Arlington Resident’s Road Back from Addiction

"We relapse — that's what we know how to do."

It's almost been five years. June 2 will be one Arlington resident’s "locked in clear date" from when he stopped using drugs and acknowledged a problem. "I got drug along the bottom." If it hadn't been for a parole violation that threatened actual jail time and led him to court-ordered treatment, "I'd probably be dead today with the amounts I was using."

He grew up in Arlington where it all started in adolescence, being a part of what his peers were doing and smoking pot. There were 20 some years of partying "marijuana and alcohol, acid and ecstasy. " He said he had a good job, got promotions, paid his bills. "By outward appearances I seemed normal."

It wasn't until his 30's that he moved to opioids, and it became a habit. "That's when I started going into rapid decline." He said, "I never had a prescription itself." But he says in the 2000's opioids were very poorly regulated. He says they were traded on the street and "the VA is notorious for overprescribing, and veterans sell opioids when they are desperate for money." He added, "In our society we have a pill for everything."

He says the mind of an addict is one of denial. "They say I'm just going to drink and smoke pot." It took him five trips to social detox (non-medical) on Columbia Pike before he acknowledged he had a serious problem. But these were two-week sessions, "and your brain chemicals take two years to completely stabilize. Even after 90 days of treatment, craving can cause a physiological reaction — your stomach churns, blood pressure responds, sweating." Pretty soon after these sessions he would return to using.

When he was finally remanded by the court to treatment, "I wasn't a willing participant. Under duress of law I was in the Patient Recovery 90-day inpatient program, then I went to Independence House for a year. I managed to keep clean." But even starting the process it was about a year down the line until he had a wake up call. "People were dying around me. There have been a lot of funerals in the time I've been around."

“It was really here that he had an epiphany." He says Independence House was a good structured environment. “It had been years since I made my own bed. I had lost life skills." He said he had been self-employed. "No, you're not. They wanted to know where I was 40 hours a week."

He says unfortunately there isn't help for everyone who needs it. "You have to be willing to walk the walk. After almost five years off, I have memory bubbles pop up of using. But I can pretty easily shut them down."

He says it was a perfect storm that came together for him, "but I don't know if I could weather it again." He thinks over half of fatal overdoses aren't accidental. "Addicts are so depressed they don't want to face the struggle. They say 'this monster is going to win.'" He says he thinks that labeling it an accidental overdose helps the family but more of fatal ODs are suicides." He says he thought about OD suicide but he didn't know how to do it and he thought about the impact on his family.

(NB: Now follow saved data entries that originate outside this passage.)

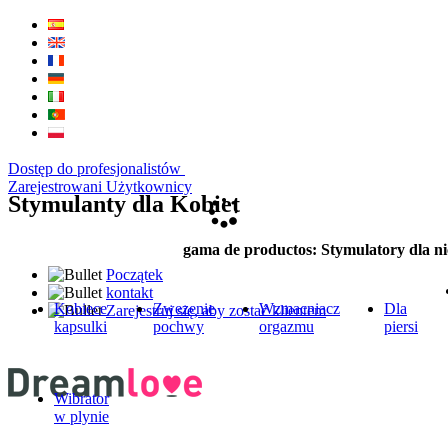
Dostęp do profesjonalistów
Zarejestrowani Użytkownicy
Stymulanty dla Kobiet
gama de productos: Stymulatory dla n
Początek
kontakt
Kobiece
Zwezenie
Wzmacniacz
Dla
Zarejestruj się, aby zostać klientem
kapsulki
pochwy
orgazmu
piersi
Wibrator
w plynie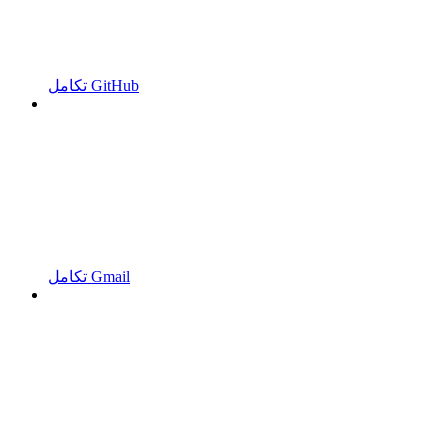
تكامل GitHub
تكامل Gmail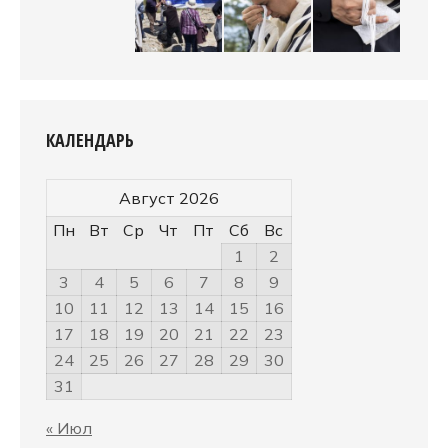
КАЛЕНДАРЬ
Август 2026
Пн
Вт
Ср
Чт
Пт
Сб
Вс
1
2
3
4
5
6
7
8
9
10
11
12
13
14
15
16
17
18
19
20
21
22
23
24
25
26
27
28
29
30
31
« Июл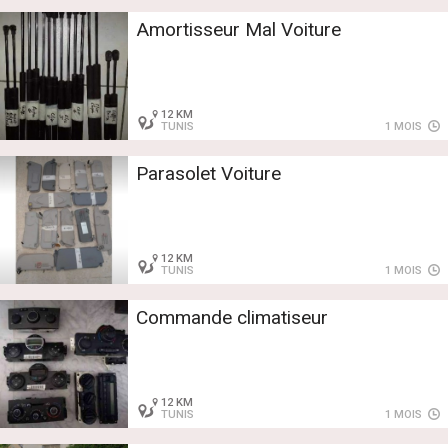
Amortisseur Mal Voiture
12 KM
TUNIS
1 MOIS
Parasolet Voiture
12 KM
TUNIS
1 MOIS
Commande climatiseur
12 KM
TUNIS
1 MOIS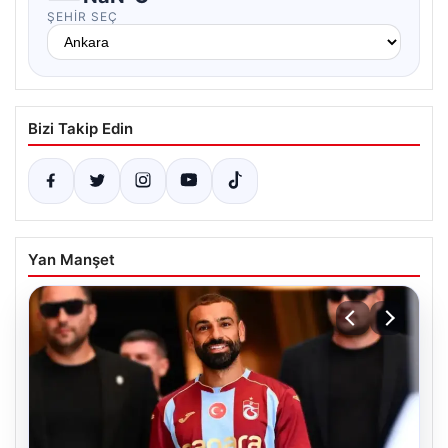
ŞEHIR SEÇ
Bizi Takip Edin
Yan Manşet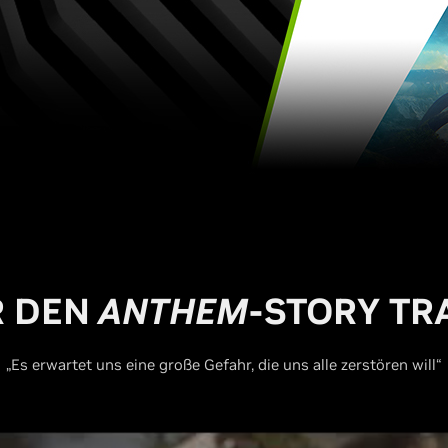
R DEN
ANTHEM
-STORY TR
„Es erwartet uns eine große Gefahr, die uns alle zerstören will“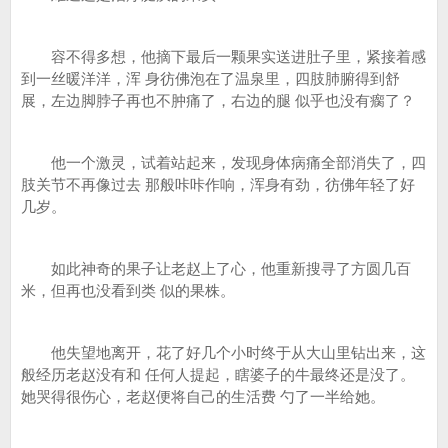
容不得多想，他摘下最后一颗果实送进肚子里，紧接着感
到一丝暖洋洋，浑 身彷佛泡在了温泉里，四肢肺腑得到舒
展，左边脚脖子再也不肿痛了，右边的腿 似乎也没有瘸了？
他一个激灵，试着站起来，发现身体病痛全部消失了，四
肢关节不再像过去 那般咔咔作响，浑身有劲，彷佛年轻了好
几岁。
如此神奇的果子让老赵上了心，他重新搜寻了方圆几百
米，但再也没看到类 似的果株。
他失望地离开，花了好几个小时终于从大山里钻出来，这
般经历老赵没有和 任何人提起，瞎婆子的牛最终还是没了。
她哭得很伤心，老赵便将自己的生活费 勺了一半给她。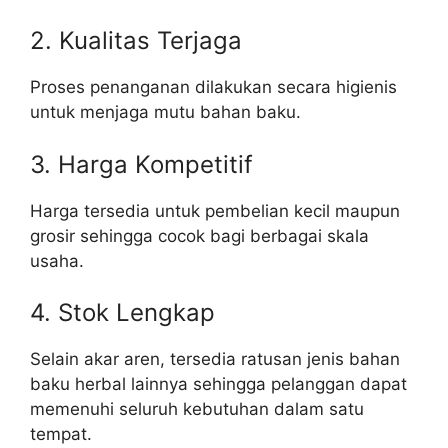
2. Kualitas Terjaga
Proses penanganan dilakukan secara higienis
untuk menjaga mutu bahan baku.
3. Harga Kompetitif
Harga tersedia untuk pembelian kecil maupun
grosir sehingga cocok bagi berbagai skala
usaha.
4. Stok Lengkap
Selain akar aren, tersedia ratusan jenis bahan
baku herbal lainnya sehingga pelanggan dapat
memenuhi seluruh kebutuhan dalam satu
tempat.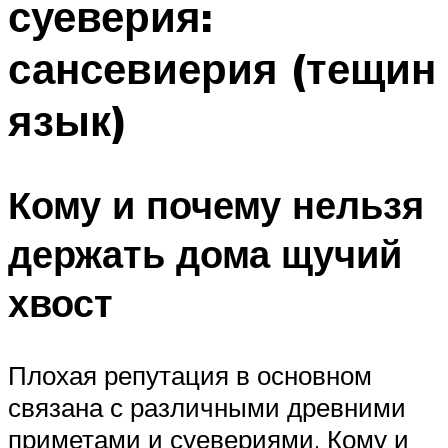
суеверия:
сансевиерия (тещин
язык)
Кому и почему нельзя
держать дома щучий
хвост
Плохая репутация в основном
связана с различными древними
приметами и суевериями. Кому и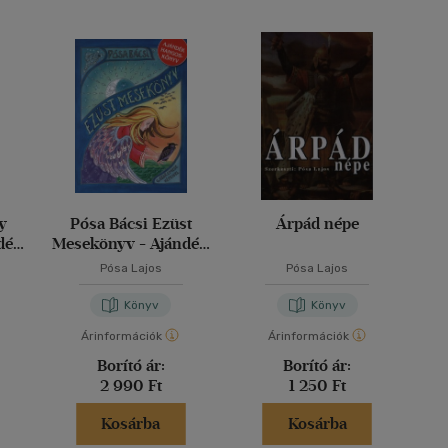
y
Pósa Bácsi Ezüst
Árpád népe
dék
Mesekönyv - Ajándék
l
hangoskönyvvel
Pósa Lajos
Pósa Lajos
Könyv
Könyv
Árinformációk
Árinformációk
Borító ár:
Borító ár:
2 990 Ft
1 250 Ft
Kosárba
Kosárba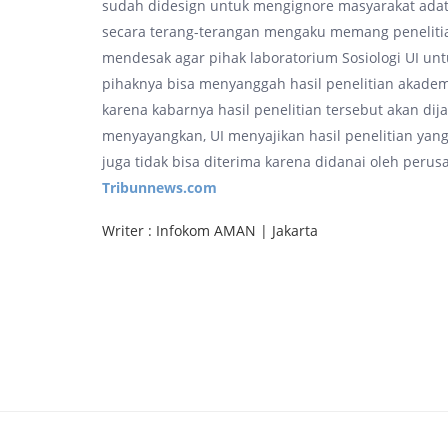
sudah didesign untuk mengignore masyarakat adat. "
secara terang-terangan mengaku memang penelitia
mendesak agar pihak laboratorium Sosiologi UI un
pihaknya bisa menyanggah hasil penelitian akademis
karena kabarnya hasil penelitian tersebut akan dij
menyayangkan, UI menyajikan hasil penelitian yang
juga tidak bisa diterima karena didanai oleh peru
Tribunnews.com
Writer : Infokom AMAN | Jakarta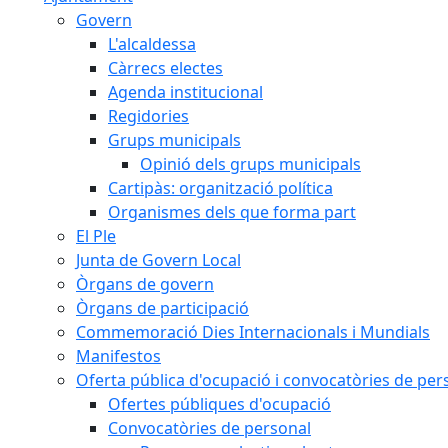
Govern
L'alcaldessa
Càrrecs electes
Agenda institucional
Regidories
Grups municipals
Opinió dels grups municipals
Cartipàs: organització política
Organismes dels que forma part
El Ple
Junta de Govern Local
Òrgans de govern
Òrgans de participació
Commemoració Dies Internacionals i Mundials
Manifestos
Oferta pública d'ocupació i convocatòries de per
Ofertes públiques d'ocupació
Convocatòries de personal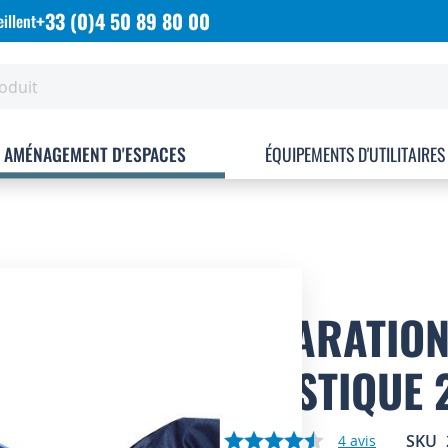
+33 (0)4 50 89 80 00
illent
AMÉNAGEMENT D'ESPACES
ÉQUIPEMENTS D'UTILITAIRES
SÉPARATION
PLASTIQUE 
SKU
4
avis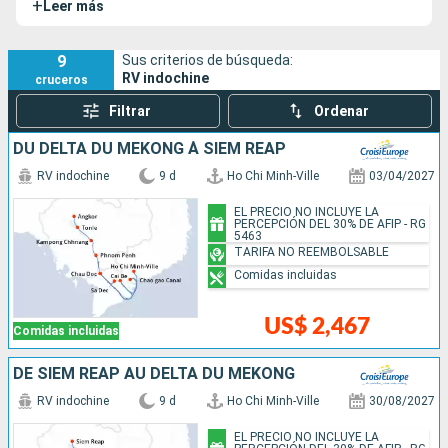
+
Leer más
maravillas del sudeste asiático.
9
Sus criterios de búsqueda:
RV indochine
cruceros
Filtrar
Ordenar
DU DELTA DU MÉKONG À SIEM REAP
RV indochine
9 d
Ho Chi Minh-Ville
03/04/2027
EL PRECIO NO INCLUYE LA
PERCEPCIÓN DEL 30% DE AFIP - RG
5463
TARIFA NO REEMBOLSABLE
Comidas incluidas
US$ 2,467
Comidas incluidas
DE SIEM REAP AU DELTA DU MÉKONG
RV indochine
9 d
Ho Chi Minh-Ville
30/08/2027
EL PRECIO NO INCLUYE LA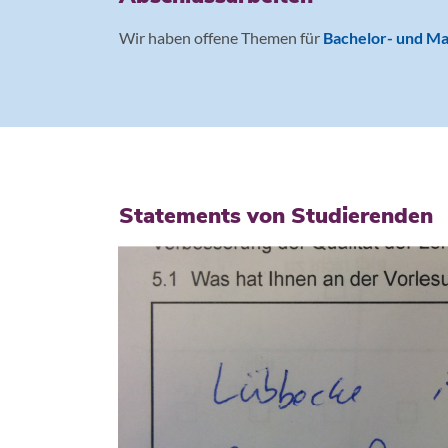
Wir haben offene Themen für
Bachelor- und Ma
Statements von Studierenden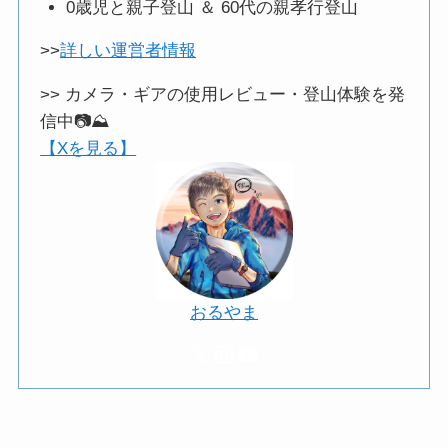
0歳児と親子登山 ＆ 60代の親孝行登山
>>
詳しい運営者情報
>> カメラ・ギアの使用レビュー・登山体験を発
信中📷️⛰️
【Xを見る】
おるやま
X
Instagram
YouTube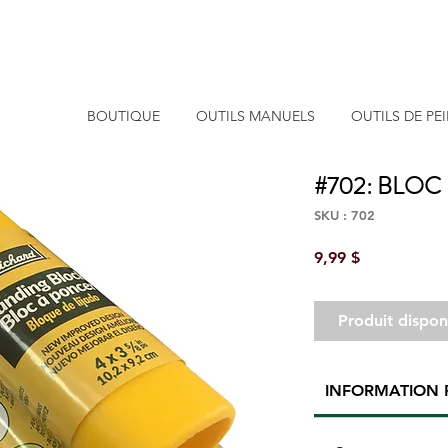
BOUTIQUE
OUTILS MANUELS
OUTILS DE PE
#702: BLOC
SKU : 702
Prix
9,99 $
Produit dispo
INFORMATION 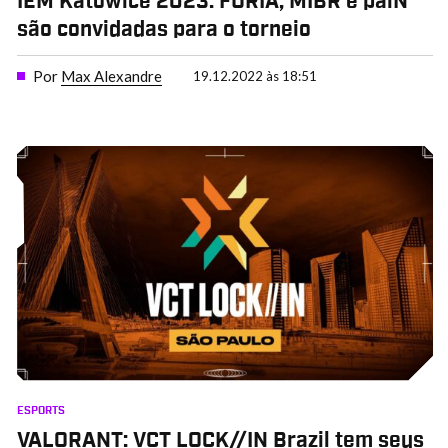
IEM Katowice 2023: FURIA, MIBR e paiN
são convidadas para o torneio
Por
Max Alexandre
19.12.2022 às 18:51
ESPORTS
VALORANT: VCT LOCK//IN Brazil tem seus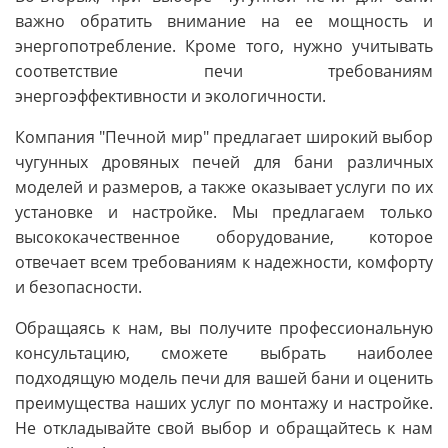
важно обратить внимание на ее мощность и
энергопотребление. Кроме того, нужно учитывать
соответствие печи требованиям
энергоэффективности и экологичности.
Компания "Печной мир" предлагает широкий выбор
чугунных дровяных печей для бани различных
моделей и размеров, а также оказывает услуги по их
установке и настройке. Мы предлагаем только
высококачественное оборудование, которое
отвечает всем требованиям к надежности, комфорту
и безопасности.
Обращаясь к нам, вы получите профессиональную
консультацию, сможете выбрать наиболее
подходящую модель печи для вашей бани и оценить
преимущества наших услуг по монтажу и настройке.
Не откладывайте свой выбор и обращайтесь к нам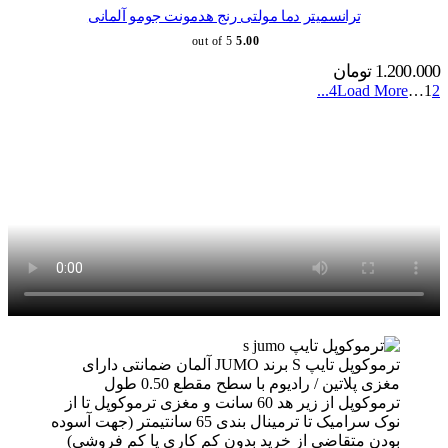
ترانسمیتر دما مولتی رنج هدمونت جومو آلمانی
out of 5
5.00
1.200.000
تومان
4
Load More...
…
1
2
ترموکوپل تایپ S برند JUMO آلمان ضمانتی دارای
مغزی پلاتین / رادیوم با سطح مقطع 0.50 طول
ترموکوپل از زیر هد 60 سانت و مغزی ترموکوپل تا از
نوک سرامیک تا ترمینال بندی 65 سانتیمتر (جهت آسوده
بودن متقاضی از خرید بدون کم کاری یا کم فروشی)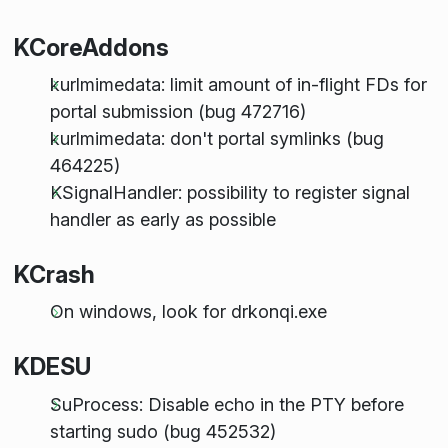
KCoreAddons
kurlmimedata: limit amount of in-flight FDs for
portal submission (bug 472716)
kurlmimedata: don't portal symlinks (bug
464225)
KSignalHandler: possibility to register signal
handler as early as possible
KCrash
On windows, look for drkonqi.exe
KDESU
SuProcess: Disable echo in the PTY before
starting sudo (bug 452532)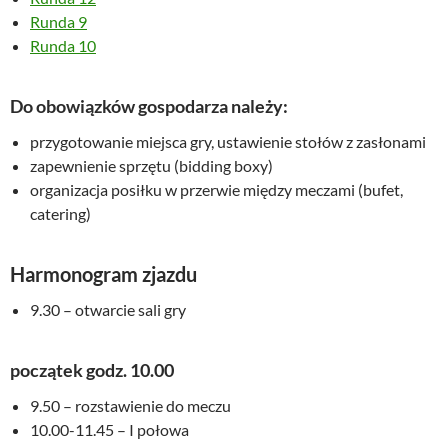
Runda 9
Runda 10
Do obowiązków gospodarza należy:
przygotowanie miejsca gry, ustawienie stołów z zasłonami
zapewnienie sprzętu (bidding boxy)
organizacja posiłku w przerwie między meczami (bufet,
catering)
Harmonogram zjazdu
9.30 – otwarcie sali gry
początek godz. 10.00
9.50 – rozstawienie do meczu
10.00-11.45 – I połowa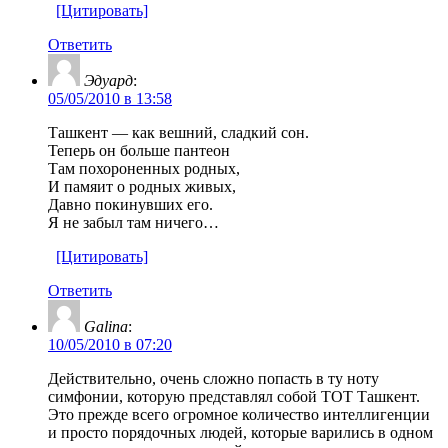
[Цитировать]
Ответить
Эдуард
:
05/05/2010 в 13:58
Ташкент — как вешний, сладкий сон.
Теперь он больше пантеон
Там похороненных родных,
И памяит о родных живых,
Давно покинувших его.
Я не забыл там ничего…
[Цитировать]
Ответить
Galina
:
10/05/2010 в 07:20
Действительно, очень сложно попасть в ту ноту
симфонии, которую представлял собой ТОТ Ташкент.
Это прежде всего огромное количество интеллигенции
и просто порядочных людей, которые варились в одном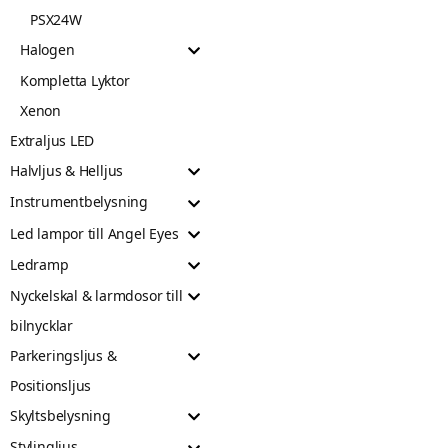
PSX24W
Halogen
Kompletta Lyktor
Xenon
Extraljus LED
Halvljus & Helljus
Instrumentbelysning
Led lampor till Angel Eyes
Ledramp
Nyckelskal & larmdosor till
bilnycklar
Parkeringsljus &
Positionsljus
Skyltsbelysning
Stylingljus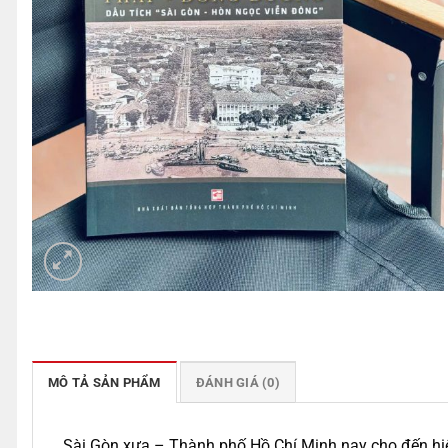
MÔ TẢ SẢN PHẨM
ĐÁNH GIÁ (0)
Sài Gòn xưa – Thành phố Hồ Chí Minh nay cho đến hiện 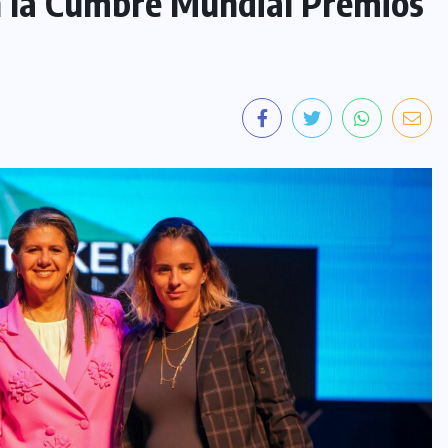
n la Cumbre Mundial Premios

"Addiction controls our thinking. We think that help will never work. There is a barrier between you and the help. Our heads will rationalize the worst decisions." He said, "We relapse; that's what we know how to do. The statistics are pretty depressing with the amount of relapse."

Now he is actively involved in education and peer counseling for other addicts. He says talking about it is the most people can do, and collaboration is the key. "There is no magic wand but we need to stop stigmatizing. It won't stop until we can acknowledge the problem."